Every time you commit, you are require do make a comment (sticky note on what you did in this collection). Make this comment informative, so that when you (or others) look back, you know what this particular commit is about.

After putting in a comment, hit the “Commit” button in the popup window. Now, the collection is officially in the shelf (Shelf A).

Now, we would like to put this collection in the GitHub repository (Shelf B) online so that we are sure that we have a backup that we can rely on just in case something horrible happen to your computer. Bringing the collection to shelf B is called pushing. This can be done by hitting the “Push” button. Once you push the collection, no we see it on the GitHub repository like below:

Now, suppose you make further progress in your analysis in simulate.R. Specifically, you decided to use rnorm() instead of runif().

You then commited this change. But, you realized that you should not be using rnorm(). Unfortunately, you do not remember what you used before. To see the previous version of the same file, you can click on the “History” button.

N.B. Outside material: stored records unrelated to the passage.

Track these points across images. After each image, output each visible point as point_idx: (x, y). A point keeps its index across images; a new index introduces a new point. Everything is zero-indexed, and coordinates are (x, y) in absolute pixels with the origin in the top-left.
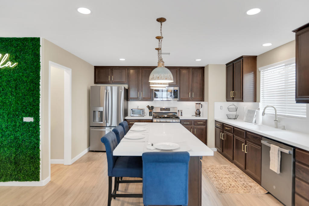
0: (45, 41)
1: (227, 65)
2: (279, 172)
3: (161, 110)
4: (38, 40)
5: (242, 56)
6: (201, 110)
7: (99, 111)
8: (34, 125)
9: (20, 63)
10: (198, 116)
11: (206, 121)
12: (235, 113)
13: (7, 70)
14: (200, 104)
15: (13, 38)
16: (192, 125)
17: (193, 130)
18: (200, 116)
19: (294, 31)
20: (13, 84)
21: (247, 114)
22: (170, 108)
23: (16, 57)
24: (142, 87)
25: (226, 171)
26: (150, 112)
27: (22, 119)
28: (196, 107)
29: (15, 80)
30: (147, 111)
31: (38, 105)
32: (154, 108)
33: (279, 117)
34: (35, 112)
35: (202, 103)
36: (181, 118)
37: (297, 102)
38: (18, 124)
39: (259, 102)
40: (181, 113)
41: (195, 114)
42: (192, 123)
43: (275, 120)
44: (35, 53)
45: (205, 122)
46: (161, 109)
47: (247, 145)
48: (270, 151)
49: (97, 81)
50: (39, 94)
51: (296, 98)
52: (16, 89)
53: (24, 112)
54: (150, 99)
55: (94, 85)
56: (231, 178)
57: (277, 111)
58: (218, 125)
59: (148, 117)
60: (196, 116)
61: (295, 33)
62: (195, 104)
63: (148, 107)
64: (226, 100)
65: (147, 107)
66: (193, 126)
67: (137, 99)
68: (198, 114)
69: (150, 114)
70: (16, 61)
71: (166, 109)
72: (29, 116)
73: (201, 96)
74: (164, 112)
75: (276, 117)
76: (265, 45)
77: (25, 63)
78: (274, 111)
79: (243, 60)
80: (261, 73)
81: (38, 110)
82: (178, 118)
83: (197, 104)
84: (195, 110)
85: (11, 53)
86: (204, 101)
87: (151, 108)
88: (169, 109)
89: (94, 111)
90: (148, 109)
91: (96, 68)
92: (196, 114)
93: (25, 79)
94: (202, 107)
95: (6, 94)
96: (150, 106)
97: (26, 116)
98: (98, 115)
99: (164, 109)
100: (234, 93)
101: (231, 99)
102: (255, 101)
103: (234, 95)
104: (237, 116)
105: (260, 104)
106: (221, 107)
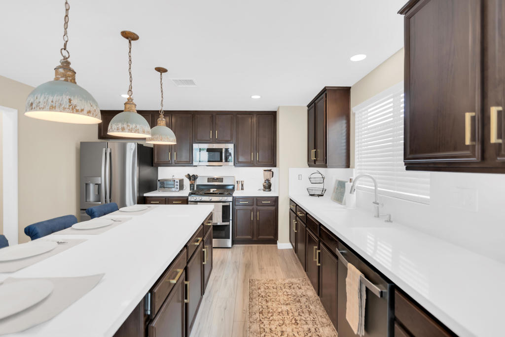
1: (309, 106)
2: (363, 333)
3: (208, 182)
5: (325, 88)
6: (272, 181)
7: (96, 184)
10: (267, 190)
11: (277, 198)
12: (321, 186)
14: (270, 170)
16: (253, 205)
17: (255, 213)
18: (270, 190)
19: (401, 12)
21: (337, 189)
22: (223, 178)
25: (288, 295)
26: (190, 185)
28: (264, 176)
30: (187, 183)
32: (197, 178)
33: (381, 195)
35: (273, 169)
37: (407, 169)
39: (353, 167)
40: (242, 185)
41: (263, 188)
42: (253, 203)
43: (374, 203)
45: (275, 200)
46: (209, 180)
47: (319, 251)
48: (347, 279)
49: (102, 134)
51: (405, 158)
56: (291, 314)
57: (379, 185)
58: (292, 206)
59: (186, 192)
60: (264, 191)
61: (403, 16)
62: (263, 172)
63: (189, 177)
64: (308, 165)
65: (186, 176)
66: (255, 206)
67: (168, 163)
68: (268, 187)
69: (192, 187)
71: (217, 179)
73: (271, 160)
74: (213, 183)
75: (376, 195)
78: (373, 184)
79: (326, 94)
80: (356, 116)
83: (265, 171)
84: (263, 181)
86: (275, 166)
87: (192, 178)
88: (221, 180)
89: (86, 184)
90: (188, 180)
92: (265, 187)
94: (272, 176)
96: (191, 175)
98: (93, 189)
99: (213, 180)
100: (316, 153)
101: (312, 163)
102: (348, 166)
103: (316, 156)
104: (324, 190)
105: (355, 171)
106: (300, 176)
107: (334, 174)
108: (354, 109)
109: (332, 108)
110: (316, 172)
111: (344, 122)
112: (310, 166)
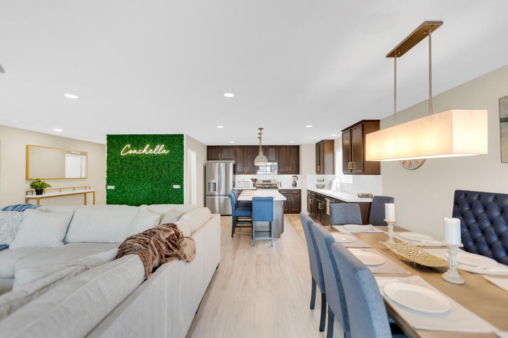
0: (187, 135)
1: (316, 144)
4: (183, 135)
6: (297, 182)
7: (213, 183)
8: (180, 190)
9: (171, 150)
13: (163, 155)
14: (296, 176)
15: (166, 135)
17: (290, 198)
18: (296, 187)
20: (166, 164)
23: (169, 147)
24: (247, 163)
27: (172, 187)
28: (293, 179)
29: (168, 162)
30: (252, 183)
31: (183, 177)
32: (257, 180)
34: (181, 182)
35: (298, 175)
36: (280, 188)
37: (344, 174)
38: (170, 190)
40: (281, 184)
42: (288, 192)
44: (181, 144)
45: (300, 191)
46: (263, 181)
47: (321, 204)
49: (209, 158)
50: (183, 170)
52: (169, 167)
53: (174, 182)
54: (254, 172)
55: (207, 161)
58: (309, 193)
59: (252, 188)
60: (293, 187)
63: (252, 179)
66: (289, 194)
67: (243, 173)
68: (295, 185)
69: (254, 185)
70: (168, 149)
71: (268, 181)
72: (177, 185)
73: (296, 171)
74: (266, 183)
76: (332, 135)
77: (175, 150)
79: (324, 143)
81: (183, 180)
82: (277, 188)
83: (293, 176)
84: (293, 182)
85: (166, 144)
86: (299, 174)
87: (255, 180)
88: (270, 181)
89: (209, 183)
90: (252, 181)
91: (209, 147)
92: (293, 185)
93: (174, 161)
94: (297, 179)
95: (162, 171)
96: (254, 179)
97: (175, 184)
98: (212, 185)
99: (266, 181)
100: (320, 168)
101: (318, 172)
102: (334, 174)
103: (320, 169)
104: (324, 186)
105: (336, 175)
106: (312, 179)
107: (327, 177)
108: (335, 150)
109: (326, 148)
110: (320, 177)
111: (332, 154)
112: (317, 174)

By default, the most recent commit is selected and you can see below that what changes were made to what file. Here, it shows that mean(runif(N)) was changed to mean(rnorm(N)) in the last commit. If you want to recover that part of the code, then you can just copy what you had (mean(runif(N))) and paste it to the current version of code/simulate.R manually (this becomes unrealistic if you have too many changes that you need to revert.). Note that you can click on View file @ce71acb71 at the right upper coner of the box for the commited version of code/simulate.R.


  1. There is nothing wrong with uploading test codes. It is not uploaded here to demonstrate how to use .gitignore file.↩︎